#### What this task involves:
Turn the lines below into a JSON list of strings, with one string per line of text. Leave out the picture.

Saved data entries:
# # #

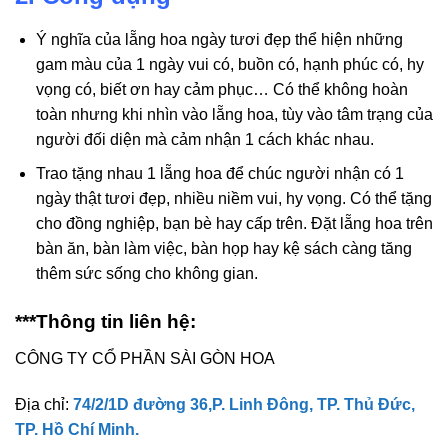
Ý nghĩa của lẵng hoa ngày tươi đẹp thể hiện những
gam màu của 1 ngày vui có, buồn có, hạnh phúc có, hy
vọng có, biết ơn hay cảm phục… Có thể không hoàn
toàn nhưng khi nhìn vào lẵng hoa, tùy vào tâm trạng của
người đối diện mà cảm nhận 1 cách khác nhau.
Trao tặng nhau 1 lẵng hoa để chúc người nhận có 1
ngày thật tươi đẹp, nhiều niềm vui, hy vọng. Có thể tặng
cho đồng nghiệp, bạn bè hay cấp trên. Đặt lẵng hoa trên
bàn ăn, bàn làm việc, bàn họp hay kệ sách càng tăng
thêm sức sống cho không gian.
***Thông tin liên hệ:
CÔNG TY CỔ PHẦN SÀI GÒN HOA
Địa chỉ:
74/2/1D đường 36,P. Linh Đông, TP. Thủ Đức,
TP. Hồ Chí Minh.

# # #

#### Exercise answer:
[
  "Ý nghĩa của lẵng hoa ngày tươi đẹp thể hiện những",
  "gam màu của 1 ngày vui có, buồn có, hạnh phúc có, hy",
  "vọng có, biết ơn hay cảm phục… Có thể không hoàn",
  "toàn nhưng khi nhìn vào lẵng hoa, tùy vào tâm trạng của",
  "người đối diện mà cảm nhận 1 cách khác nhau.",
  "Trao tặng nhau 1 lẵng hoa để chúc người nhận có 1",
  "ngày thật tươi đẹp, nhiều niềm vui, hy vọng. Có thể tặng",
  "cho đồng nghiệp, bạn bè hay cấp trên. Đặt lẵng hoa trên",
  "bàn ăn, bàn làm việc, bàn họp hay kệ sách càng tăng",
  "thêm sức sống cho không gian.",
  "***Thông tin liên hệ:",
  "CÔNG TY CỔ PHẦN SÀI GÒN HOA",
  "Địa chỉ:",
  "74/2/1D đường 36,P. Linh Đông, TP. Thủ Đức,",
  "TP. Hồ Chí Minh."
]